Avrei potuto discutere. Avrei potuto piangere. Avrei potuto ricordargli che senza di me, avrebbe continuato a vivere in un appartamento condiviso. Ma in quel momento, capii una cosa: Dario stava aspettando proprio questo, la mia reazione. Voleva vedermi implorare per potermi poi etichettare come "instabile".

Mi avvicinai al bancone e presi la penna.

"Allora è questo che vuoi?" chiesi.

"Me lo merito", rispose, senza battere ciglio.

Firmai. Una pagina. Due. Tre. Nessun tremore. Nessun respiro affannoso. Come se stessi confermando una consegna, non la fine.
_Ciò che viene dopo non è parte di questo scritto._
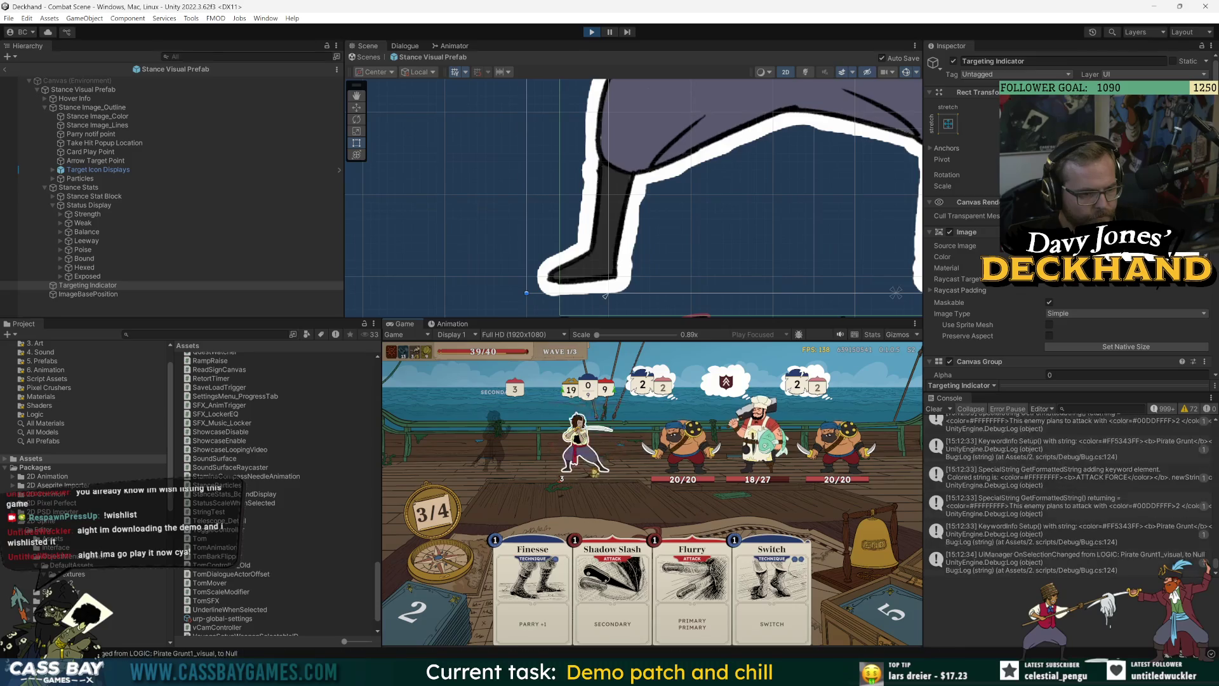
pyautogui.moveTo(561, 485)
Dario sbatté le palpebre sorpreso. Il suo sorriso si allargò.

"Sapevo che alla fine saresti stata ragionevole", disse.

Appoggiai le chiavi sul bancone accanto alla fruttiera. Mi diressi verso l'ascensore privato dell'attico e non mi voltai. Il secco clic della porta che si chiudeva risuonò come uno sparo.

Quella notte dormivo in un piccolo hotel vicino alla stazione ferroviaria di Santa Justa. Non piansi. Lessi un'email, poi un'altra, e infine aprii una cartella di documenti che il mio avvocato mi aveva fatto firmare settimane prima, "nel caso in cui Dario tentasse di usare tattiche scorrette". Nessuno nell'attico aveva visto quella cartella.

Lui pensava di aver vinto. Lo sapevo perché mi aveva mandato un messaggio alle 2 del mattino: "Grazie per avermi reso tutto così facile. Era ora."

La mattina dopo, il suo avvocato lo chiamò e gli urlò contro.

Lo scoprii tramite un messaggio vocale che un amico comune mi aveva inoltrato per sbaglio:

"Hai idea di cosa ti ha appena fatto?!" urlò la voce. "Dario, questa è una bomba!"

E per la prima volta, immaginai l'espressione di Dario cambiare: quella sicurezza da squalo si dissolveva nella paura.

Quando il mio telefono vibrò per un messaggio della mia avvocata, Lucía Benítez, ero già vestita e avevo il caffè in mano. Lucía evitò le emoji e non usò mezzi termini.

"Ha chiamato il suo avvocato. Non rispondere. Vieni nel mio ufficio."

Girai per Siviglia nella luce del primo mattino, che, dopo la notte precedente, mi sembrò quasi beffarda. Dario chiamò quattro volte. Lo ignorai. Poi arrivarono i messaggi vocali: prima una dolcezza stucchevole, poi la furia.

"Cosa hai fatto, Mara? Cosa hai firmato?"